# Corsair Obsidian 800D



## Darksaber (Oct 26, 2009)

Corsair takes their game to a new high with the Obsidian 800D, offering a full tower chassis with the company's unique device. The case does not only look massive, but also houses four hot-swappable hard drive bays along with an excellent cable management system and a window to show off the guts of the system.

*Show full review*


----------



## MilkyWay (Nov 6, 2009)

expensive but one of the best cases around at the moment

i bet all polished up it looks amazing

great review again


----------



## InnocentCriminal (Nov 6, 2009)

I want them to release a smaller one, maybe without the removable HDD feature. Same dimensions as the Antec 300 would be ideal!

Nice review.


----------



## InTeL-iNsIdE (Nov 6, 2009)

Damn you TPU, why review now, I just sent one back this week lol, now I will have to read this thinking, I had that and let it go.

Well you know the saying, If you love something, set it free. If it comes back to you, it's yours. If it doesn't, it never was.

Hmmm watch this space ?? 

P.S. Case is monstrousley huge!!!!


----------



## MilkyWay (Nov 6, 2009)

InTeL-iNsIdE said:


> Damn you TPU, why review now, I just sent one back this week lol, now I will have to read this thinking, I had that and let it go.
> 
> Well you know the saying, If you love something, set it free. If it comes back to you, it's yours. If it doesn't, it never was.
> 
> ...



why'd you get rid of it? i think its awesome

and IC yeah i agree they need to make a mid tower version, the full tower is just a bit big for some folk and also yes it is no way a lan case its to big and pretty


----------



## InTeL-iNsIdE (Nov 6, 2009)

--- Dataset entries ---

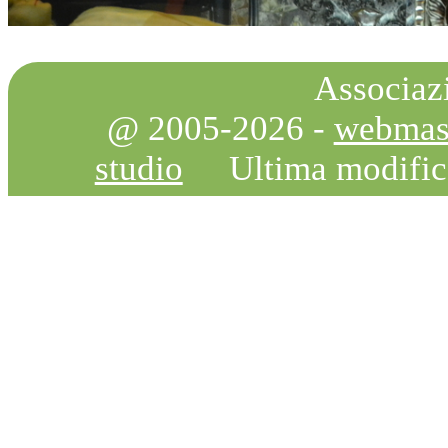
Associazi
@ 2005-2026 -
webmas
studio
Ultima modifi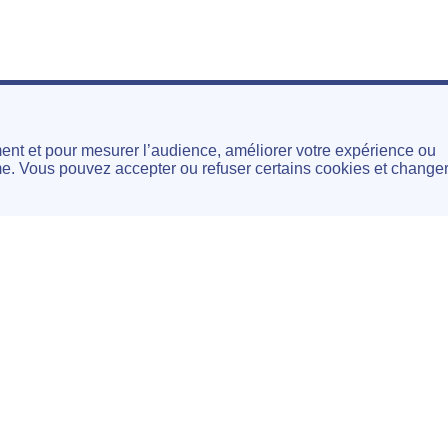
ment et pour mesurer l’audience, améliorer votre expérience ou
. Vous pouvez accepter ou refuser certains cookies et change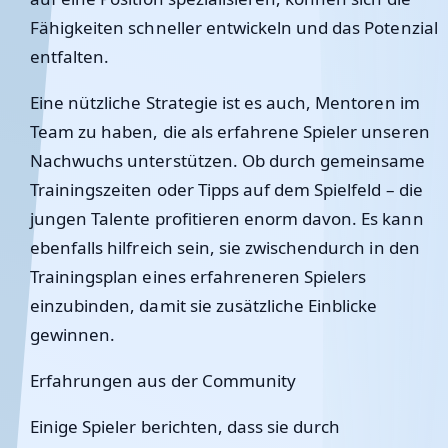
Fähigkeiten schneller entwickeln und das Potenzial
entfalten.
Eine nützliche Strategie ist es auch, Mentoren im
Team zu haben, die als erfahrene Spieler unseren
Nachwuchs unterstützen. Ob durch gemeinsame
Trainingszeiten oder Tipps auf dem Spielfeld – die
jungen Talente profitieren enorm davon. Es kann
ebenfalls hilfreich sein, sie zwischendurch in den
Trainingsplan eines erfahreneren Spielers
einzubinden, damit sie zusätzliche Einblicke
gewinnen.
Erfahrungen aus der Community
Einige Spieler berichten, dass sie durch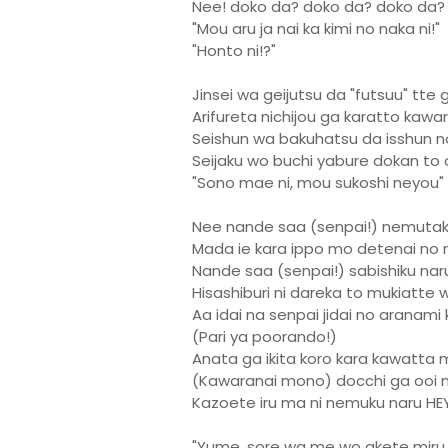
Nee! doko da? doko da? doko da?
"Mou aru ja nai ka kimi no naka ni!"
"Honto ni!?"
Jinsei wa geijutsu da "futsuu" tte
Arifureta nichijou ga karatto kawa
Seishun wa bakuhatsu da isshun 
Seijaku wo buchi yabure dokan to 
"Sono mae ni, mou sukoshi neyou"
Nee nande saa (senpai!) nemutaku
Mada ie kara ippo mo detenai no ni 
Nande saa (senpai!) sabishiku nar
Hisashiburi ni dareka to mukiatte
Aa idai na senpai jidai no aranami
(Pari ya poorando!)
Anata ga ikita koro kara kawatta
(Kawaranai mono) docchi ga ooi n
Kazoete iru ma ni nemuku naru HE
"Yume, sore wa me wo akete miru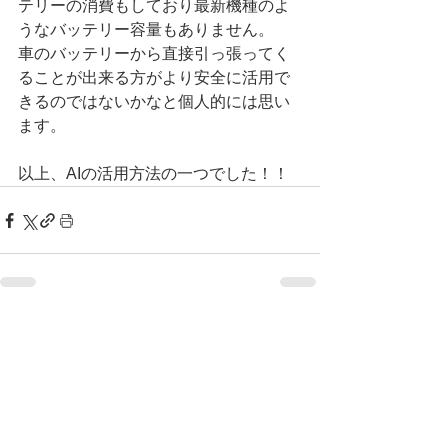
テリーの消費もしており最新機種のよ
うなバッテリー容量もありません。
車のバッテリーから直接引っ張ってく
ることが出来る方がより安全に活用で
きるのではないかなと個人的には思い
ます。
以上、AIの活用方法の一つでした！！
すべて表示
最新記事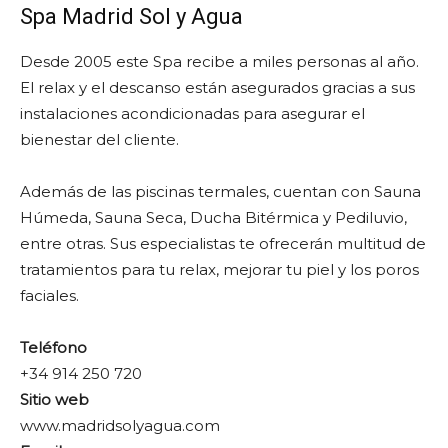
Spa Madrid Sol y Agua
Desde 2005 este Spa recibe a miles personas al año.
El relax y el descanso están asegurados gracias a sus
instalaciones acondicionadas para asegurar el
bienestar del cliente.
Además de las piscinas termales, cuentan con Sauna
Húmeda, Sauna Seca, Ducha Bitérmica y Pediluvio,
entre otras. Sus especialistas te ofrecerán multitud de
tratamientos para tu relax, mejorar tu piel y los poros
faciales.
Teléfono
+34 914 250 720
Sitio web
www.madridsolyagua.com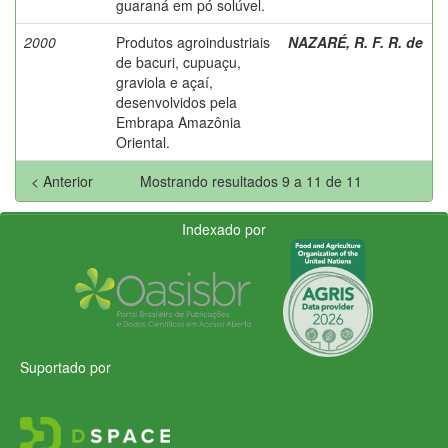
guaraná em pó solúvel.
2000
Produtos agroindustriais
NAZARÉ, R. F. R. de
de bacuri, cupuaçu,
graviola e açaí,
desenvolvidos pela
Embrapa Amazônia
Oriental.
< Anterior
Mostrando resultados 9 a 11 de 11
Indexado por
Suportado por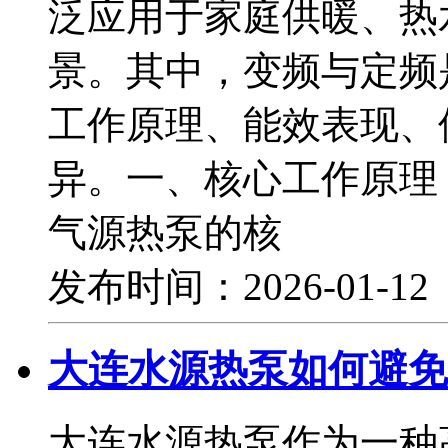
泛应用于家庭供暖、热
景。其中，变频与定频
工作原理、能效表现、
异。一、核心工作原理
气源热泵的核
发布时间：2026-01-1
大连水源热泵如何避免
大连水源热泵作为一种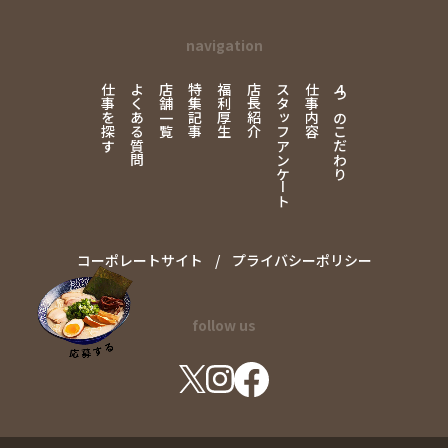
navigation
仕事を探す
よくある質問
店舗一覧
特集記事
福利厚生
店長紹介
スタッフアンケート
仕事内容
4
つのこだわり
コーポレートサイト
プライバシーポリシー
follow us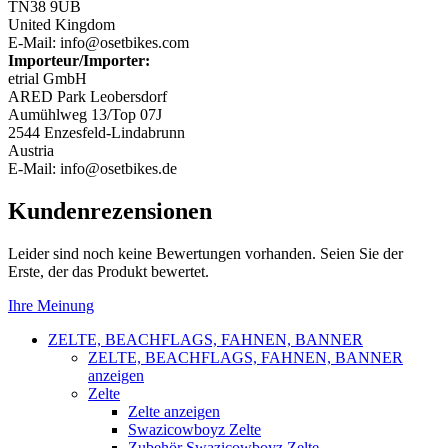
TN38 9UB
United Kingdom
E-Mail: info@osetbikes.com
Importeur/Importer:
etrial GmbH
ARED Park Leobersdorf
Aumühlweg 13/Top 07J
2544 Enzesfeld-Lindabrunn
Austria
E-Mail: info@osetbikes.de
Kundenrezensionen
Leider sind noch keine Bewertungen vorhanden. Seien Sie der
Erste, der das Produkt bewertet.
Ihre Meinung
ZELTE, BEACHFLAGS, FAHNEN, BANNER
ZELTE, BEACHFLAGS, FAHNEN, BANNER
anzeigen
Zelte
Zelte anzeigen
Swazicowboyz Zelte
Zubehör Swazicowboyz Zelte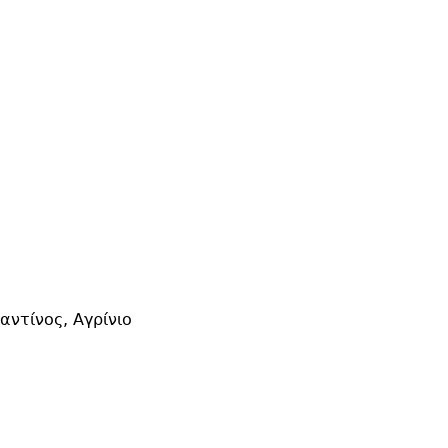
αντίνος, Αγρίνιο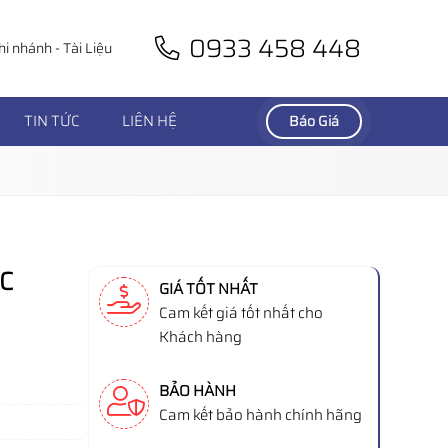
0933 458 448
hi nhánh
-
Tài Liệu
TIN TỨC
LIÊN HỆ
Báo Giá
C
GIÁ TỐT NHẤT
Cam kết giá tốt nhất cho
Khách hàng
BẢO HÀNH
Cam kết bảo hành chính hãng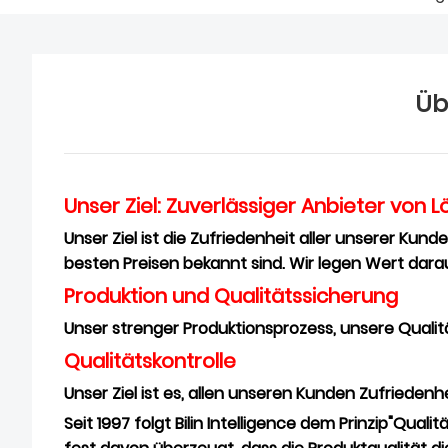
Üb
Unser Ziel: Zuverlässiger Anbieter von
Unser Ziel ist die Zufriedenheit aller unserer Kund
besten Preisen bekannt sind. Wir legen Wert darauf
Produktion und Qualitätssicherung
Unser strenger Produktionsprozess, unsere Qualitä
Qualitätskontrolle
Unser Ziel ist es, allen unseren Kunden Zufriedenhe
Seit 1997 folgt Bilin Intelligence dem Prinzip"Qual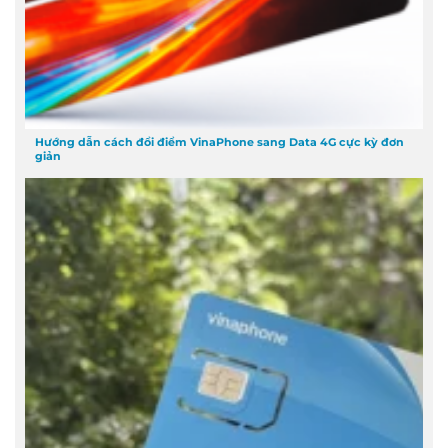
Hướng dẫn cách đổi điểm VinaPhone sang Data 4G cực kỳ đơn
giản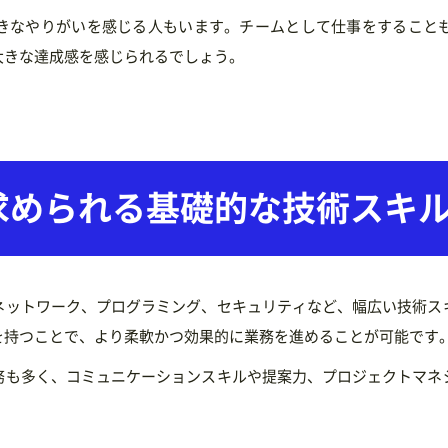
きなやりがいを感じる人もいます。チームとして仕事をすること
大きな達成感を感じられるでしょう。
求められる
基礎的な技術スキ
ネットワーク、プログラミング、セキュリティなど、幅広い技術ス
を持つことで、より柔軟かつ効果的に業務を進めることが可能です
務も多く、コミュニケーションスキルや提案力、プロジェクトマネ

--- Work to complete ---
[a] Reproduce the passage of the Obsidian 800D thread between "## InnocentCriminal (Nov" and "Nice review.", inclusive.
[b] Answer these questions from the Obsidian 800D thread:
(i) How many hot-swappable hard drive bays does the case house, according to the post by Darksaber?
(ii) Which case's dimensions does InnocentCriminal call ideal for a smaller version?
(iii) On what date did Darksaber post?

--- Solutions for each task ---
[a]
## InnocentCriminal (Nov 6, 2009)

I want them to release a smaller one, maybe without the removable HDD feature. Same dimensions as the Antec 300 would be ideal!

Nice review.

[b]
(i) Four.
(ii) The Antec 300.
(iii) Oct 26, 2009.